リズムコントロール成否の鍵握る「AF負荷」

「推算値」で臨床応用のハードル低下の期待も

  • Facebookでシェアする
  • Medical Tribune公式X Xでシェアする
  • Lineでシェアする
感染症ビジョナリーズ 感染症ビジョナリーズ
〔編集部から〕本連載は、主要医学ジャーナルに目を通すことを毎朝の日課としている医学レポーターが、SNS上での反響も踏まえ、毎週特に目を引いた論文5本をピックアップ。うち1本にフォーカスします。9月1~7日の1週間に公開された論文からフォーカスしたのは「リズムコントロールの有効性」に関する論文。その他のピックアップ論文は、末尾をご覧ください。

新たなCV危険因子として注目される「AF負荷」

 2020年に報告されたランダム化比較試験(RCT)EAST-AFNET 4では、脳卒中高リスク心房細動(AF)例に対する早期「リズムコントロール」開始の有効性が証明された(N Engl J Med 2020; 383: 1305-1316)。
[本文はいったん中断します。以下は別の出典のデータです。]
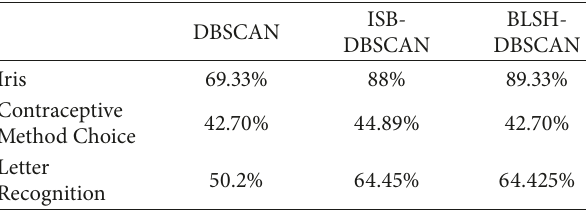
Table 4: Correct rate comparison in different UCI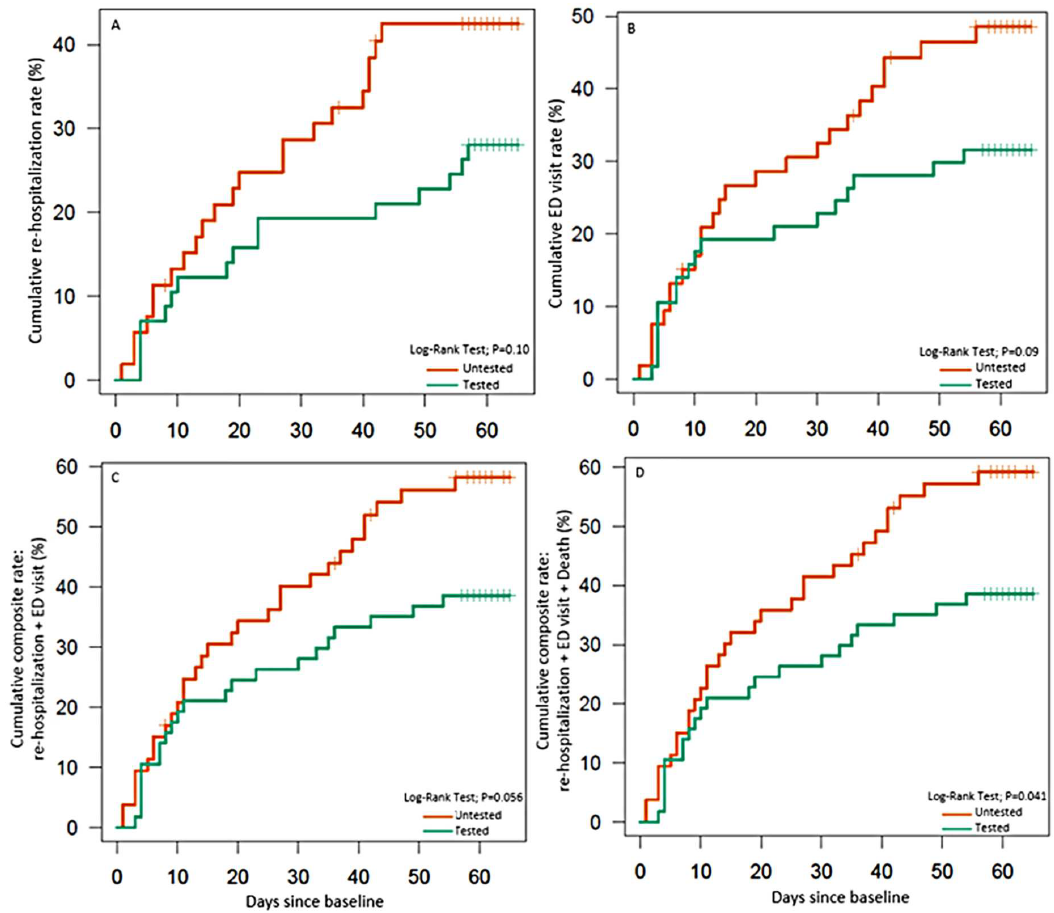
Fig 2. Cumulative rate (%) for re-hospitalizations, ED visits, and composite events using Kaplan-Meier estimator. 2A and 2B represent the Kaplan-Meier curves for the time to first re-hospitalization and to the first ED visits, respectively. 2C and 2D represent the Kaplan-Meier curves for the time-to-cumulativecomposite event outcomesfor re-hospitalizations + ED visits and re-hospitalizations + ED visits + deaths, respectively. ED, emergencydepartment; p, p value. The vertical lines on the survival curves show the times when event-free subjects reach the end of their protocol pre-specified follow-up of approximately 60 days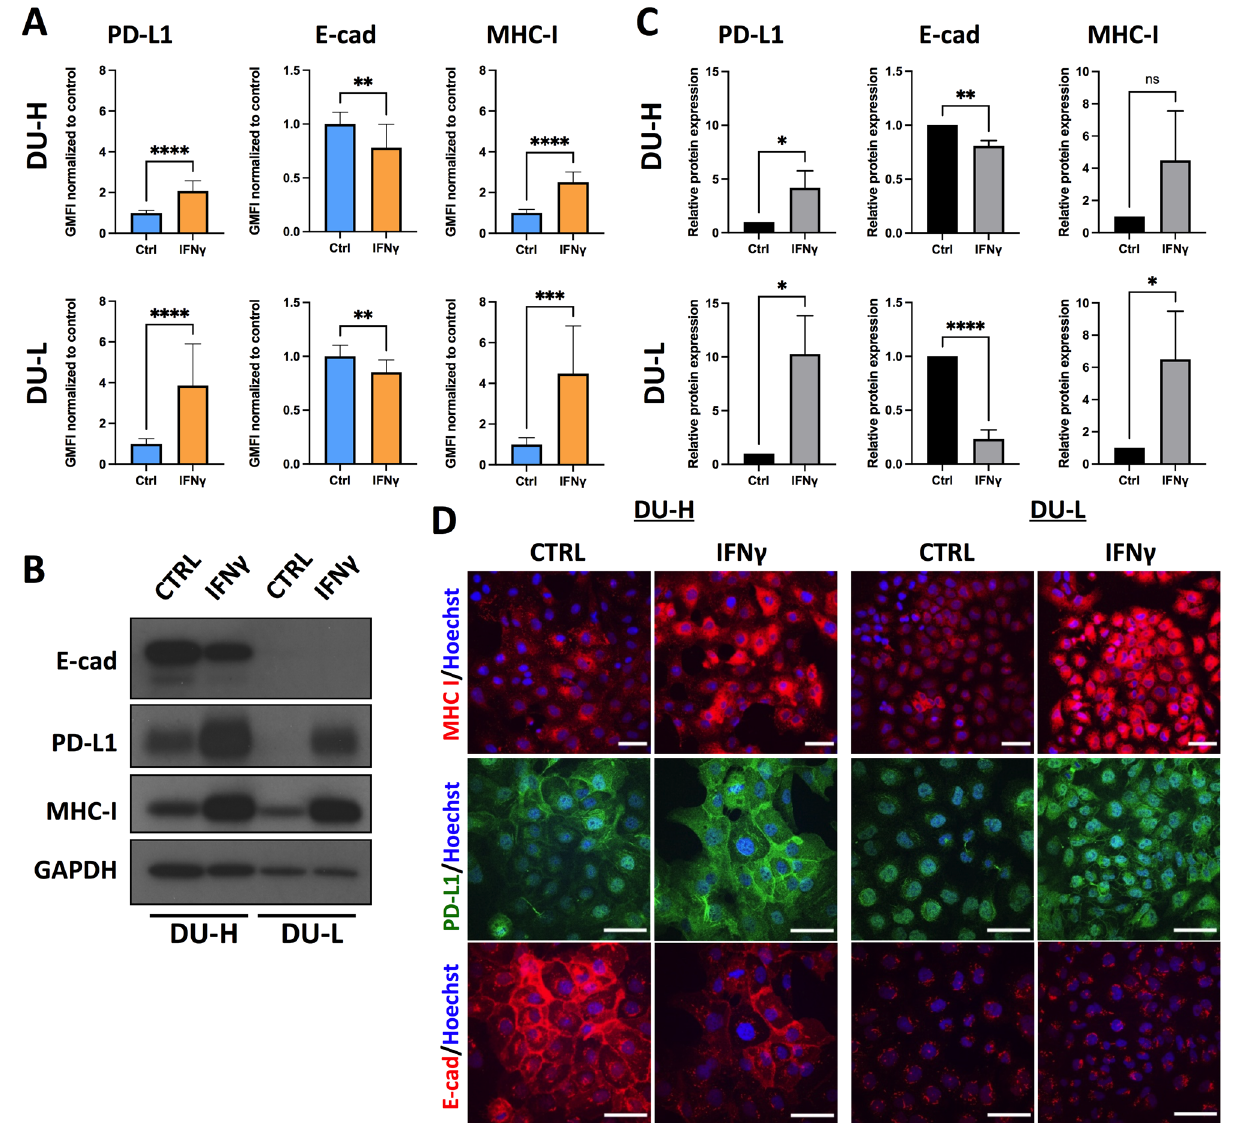
Figure 1. IFNγ treatment alters the expression of MHC-I, PD-L1 and E-cadherin in mCRPC cells. ( A ) Geometric Mean Fluorescence Intensity (GMFI) of E-cadherin, MHC-I, and PD-L1 total expression in DU-H and DU-L cells after treatment with control or IFNγ (5 ng/mL) for 48 h, determined by flow cytometry. ( B ) Immonoblot of E-cadherin, PD-L1, and MHC-I in DU-H and DU-L cells after control or IFNγ (5 ng/ mL) treatment for 48 h, with GAPDH as loading control. Uncropped immunoblot images are located in supplementary figures (Fig. S2). ( C ) Quantification of immunoblots with fold change compared with control. Data shown as mean ± SD of three independent experiments. Student t-test * p < 0.05, ** p < 0.005, *** p < 0.001 **** p < 0.0001, ns, not significant. ( D ) Representative immunofluorescence (IF) images of staining MHC-I (red), PD-L1 (green), E-cadherin (red), and Hoechst 33342 (blue) in DU-H and DU-L. Cells were treated with control or IFNγ (5 ng/mL) for 48 h. All scale bars, 50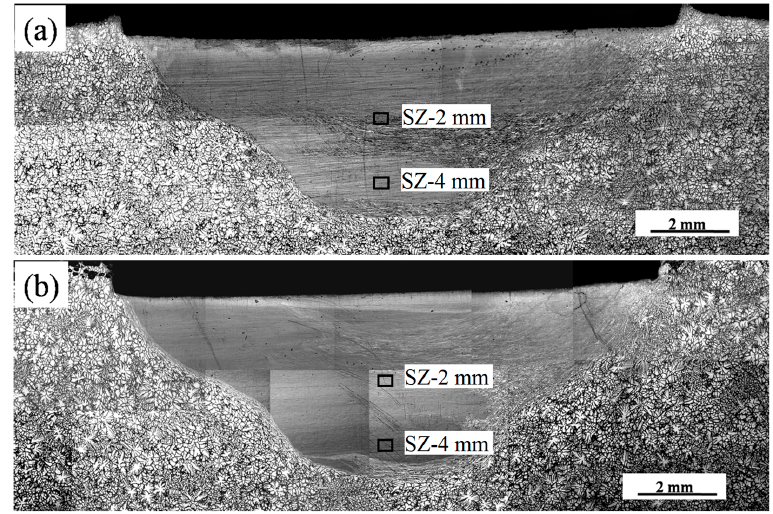
Figure 3. Low-magnification optical macrographs of FSP Mg-6Sn samples (TD-ND plane): ( a ) FSP1 and ( b )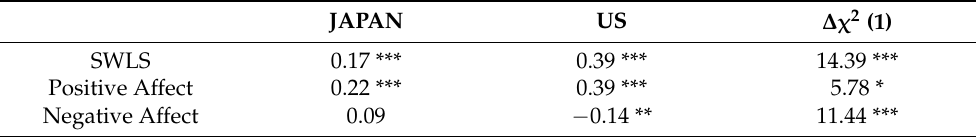
Table 8. National differences in correlations between Compensatory Secondary Control and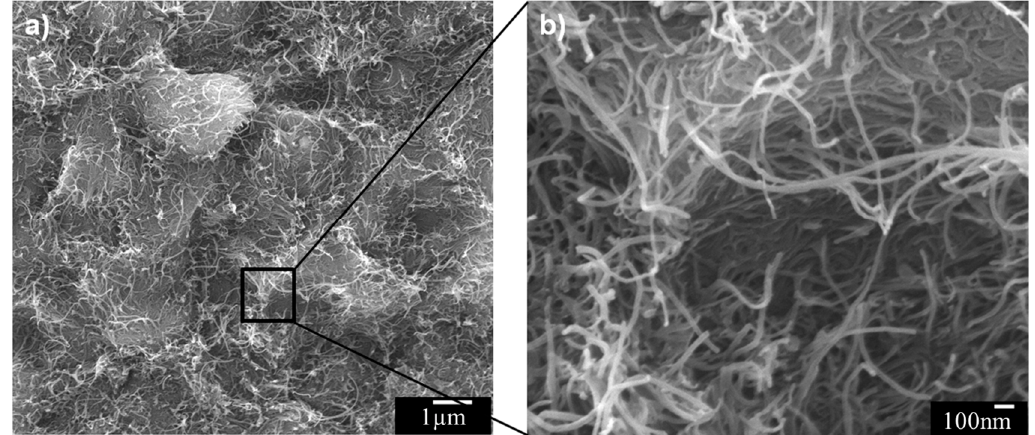
Figure 8. FE-SEM images of the fractured surfaces of CF-reinforced PA6/PP composites (30 wt % PP)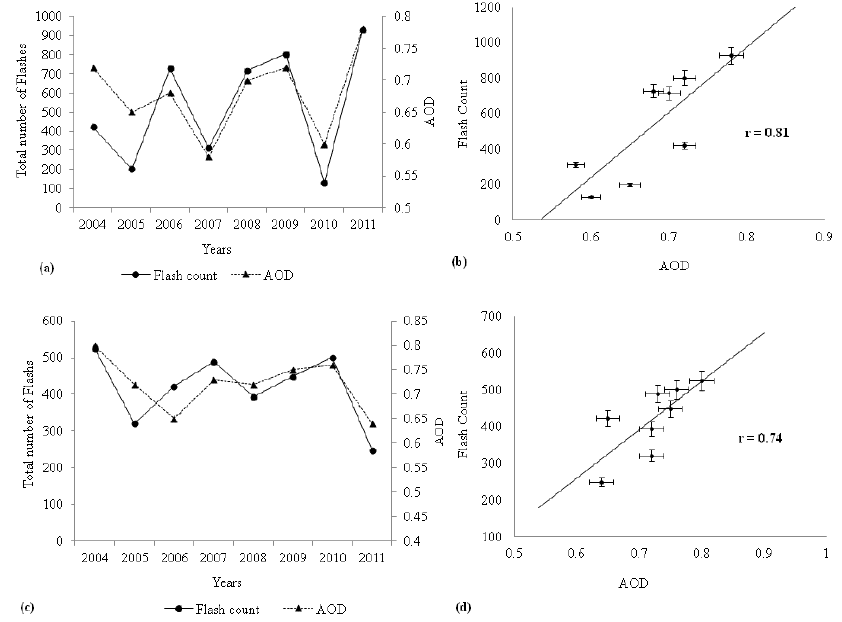
Figure 4. Comparison of flash count with AOD. ( a ) Variation in total number of flashes along with AOD over the years (2004–2011) and ( b ) their scatter plot during pre-monsoon months; ( c ) Monsoon period variation in total flashes and AOD and ( d ) their scatter plot. Crosshairs represent first standard deviation of the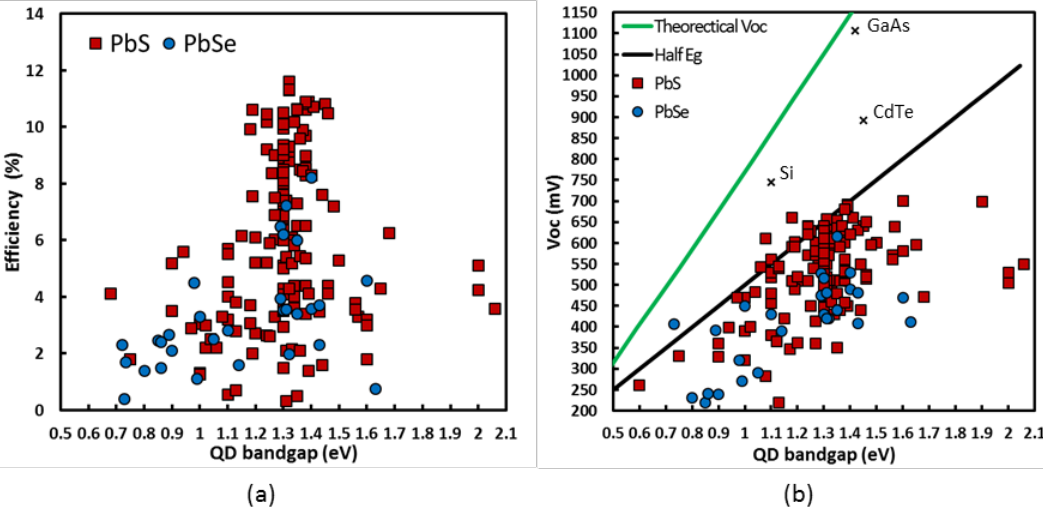
Figure 6. ( a ) The power conversion efficiency of PbS and PbSe QDSCs as a function of QD bandgap reported in the literature (data given in the Supplementary Materials). ( b ) The open circuit voltage (V OC ) of all PbS and PbSe QD solar cells in the literature as a function of band gap with lines showing the theoretical maximum V OC (green) and 1/2 the bandgap (black) highlighting the deficit QD solar cells have compared to Si, GaAs, and CdTe record efficiency solar cells shown with X symbols (data in Supplementary Materials).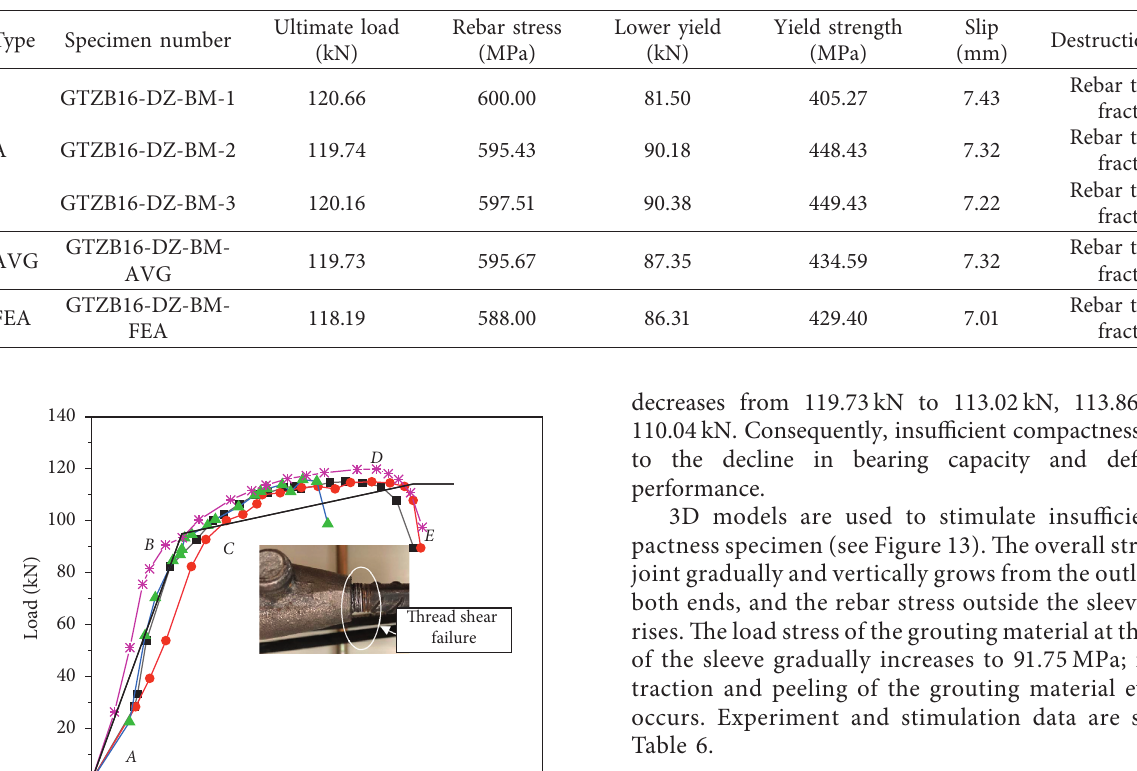
Figure 8: The finite element stimulation stress distribution diagram of the control group (unit: MPa). Table 4: Experiment and stimulation results of the control group.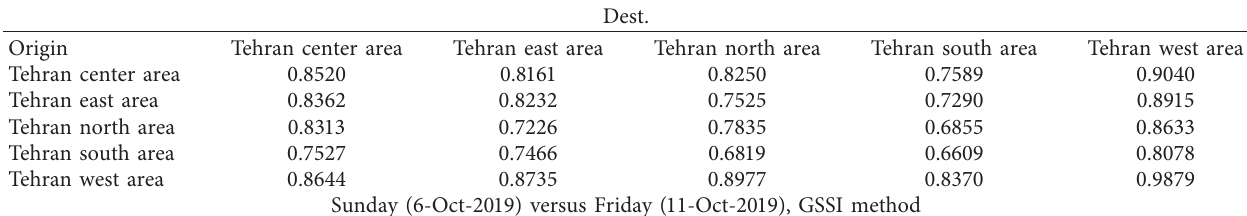
Table 5: SSIM obtained from GSSI for Sunday in comparison with weekend.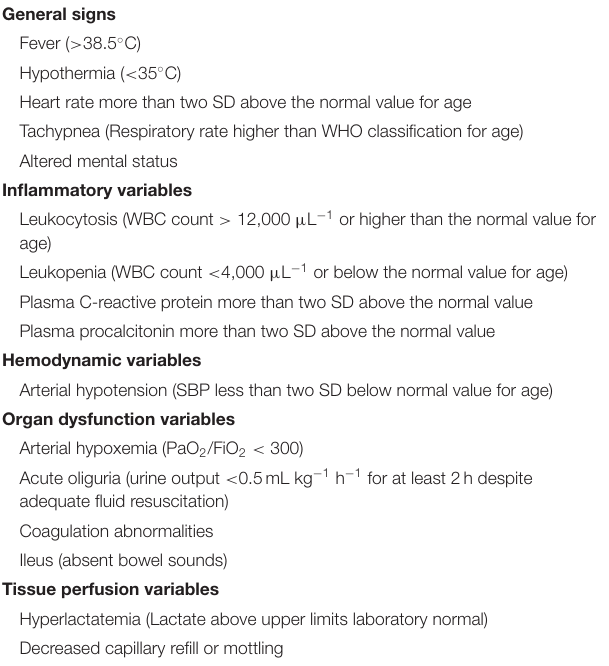
TABLE 2 | General variables and definitions of severe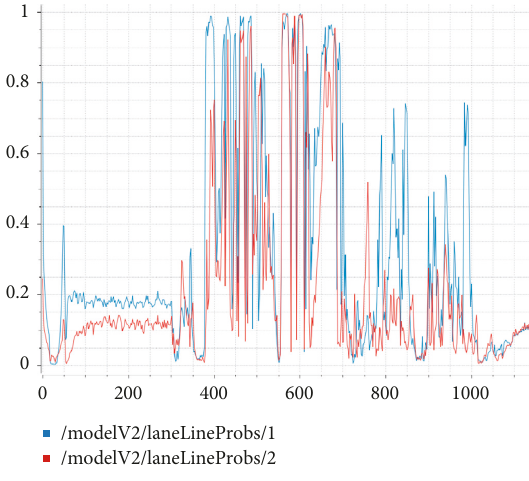
Figure 35: T1N2 left (1) and right (2) lane recognition.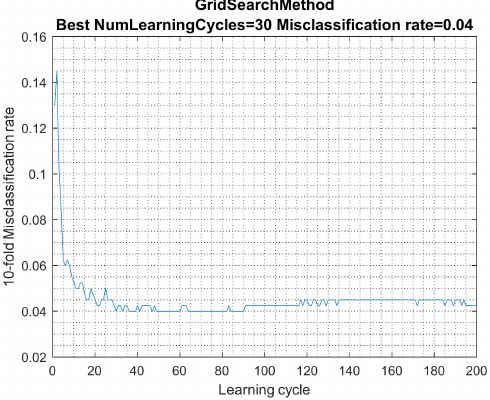
Figure 13. The results of the grid search method of bagging.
 すなわち、AF診断後1年以内のリズムコントロール「追加」により、「非追加」に比べ心血管(CV)イベントのハザード比(HR)は0.79の有意低値となっていた(95%CI 0.66~0.94、治療必要数 91/年 )。AF例へのリズムコントロールによるCV転帰改善を示した、初のRCTである。

 ではなぜ、リズムコントロール群でCVイベントが減少したのか―。9月1日、eClinMedに掲載されたEAST-AFNET 4試験の追加解析からは、「AF burden」(AF負荷:AF持続時間の総和/心電計評価時間)軽減が機序の1つである可能性が示された。著者は、オランダ・マストリヒト大学のStef Zeemering氏ら。

 「AF負荷」は近年、その上昇に伴い脳卒中や心不全リスクが上昇するため、AF例の新たなCV危険因子として注目されている(Chin Med J 2023; 136: 2668-2676)。

 米国の心房細動ガイドラインは2023年版の時点で既に、AF負荷軽減を目指した早期からのリズムコントロールの重要性を強調していた(Circulation 2024; 149: e1-156)。